Veteran travelers and birders, Ed and Katie have birded in Mexico’s Yucatan, Ecuador, Peru, Costa Rica, and all the states but Hawaii. Katie recently retired from her school psychologist career and Ed is a “substantially retired” architect. Both native Michiganders, Ed brought Katie to the “west side” and made Grand Rapids home. But it was Katie who got interested in the birds, attending an ornithology class at Grand Rapids Community College; she then joined the Grand Rapids Audubon Society. Katie brought Ed to the Grand Rapids Audubon Society, and he served as their President from 2009 to 2011.

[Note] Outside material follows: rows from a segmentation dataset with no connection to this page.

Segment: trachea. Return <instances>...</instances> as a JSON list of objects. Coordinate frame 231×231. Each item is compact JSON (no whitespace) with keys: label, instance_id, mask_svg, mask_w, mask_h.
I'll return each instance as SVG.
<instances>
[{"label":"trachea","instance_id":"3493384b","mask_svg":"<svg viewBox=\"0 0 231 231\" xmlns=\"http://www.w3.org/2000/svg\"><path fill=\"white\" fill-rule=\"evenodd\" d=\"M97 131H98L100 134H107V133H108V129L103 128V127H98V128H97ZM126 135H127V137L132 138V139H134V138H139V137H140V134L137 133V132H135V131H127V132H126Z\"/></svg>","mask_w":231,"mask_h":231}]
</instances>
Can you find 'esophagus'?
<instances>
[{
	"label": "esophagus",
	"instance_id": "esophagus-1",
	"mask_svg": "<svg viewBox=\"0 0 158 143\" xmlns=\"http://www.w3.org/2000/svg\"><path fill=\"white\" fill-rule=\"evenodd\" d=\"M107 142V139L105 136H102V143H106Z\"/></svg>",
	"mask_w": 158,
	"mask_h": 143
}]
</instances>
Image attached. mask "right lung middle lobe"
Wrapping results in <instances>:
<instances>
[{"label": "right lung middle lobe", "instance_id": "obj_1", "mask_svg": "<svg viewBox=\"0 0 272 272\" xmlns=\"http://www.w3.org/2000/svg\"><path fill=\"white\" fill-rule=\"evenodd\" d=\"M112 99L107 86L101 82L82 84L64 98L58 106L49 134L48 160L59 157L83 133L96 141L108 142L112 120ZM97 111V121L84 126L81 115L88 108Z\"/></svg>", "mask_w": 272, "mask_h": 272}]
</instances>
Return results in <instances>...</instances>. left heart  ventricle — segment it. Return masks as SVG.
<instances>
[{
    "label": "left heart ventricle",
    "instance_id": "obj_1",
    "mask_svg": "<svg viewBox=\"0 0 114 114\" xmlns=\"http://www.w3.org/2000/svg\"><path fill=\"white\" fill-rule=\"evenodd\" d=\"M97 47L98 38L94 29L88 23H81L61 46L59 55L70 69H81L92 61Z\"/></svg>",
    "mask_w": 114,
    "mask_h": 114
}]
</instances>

If you can’t get to Ecuador, this may be the best introduction to spring you can get. Join us Monday, March 27 at the People’s Church, 1758 North 10th Street, Kalamazoo. Our program starts at 7:30 PM and is preceded by a social time with light refreshments at 7:00 PM. Guests and the general public are encouraged to attend. Handicap parking and access is at either the front or rear entrance of the building. Please remember to bring your own coffee mug to reduce our dishwashing.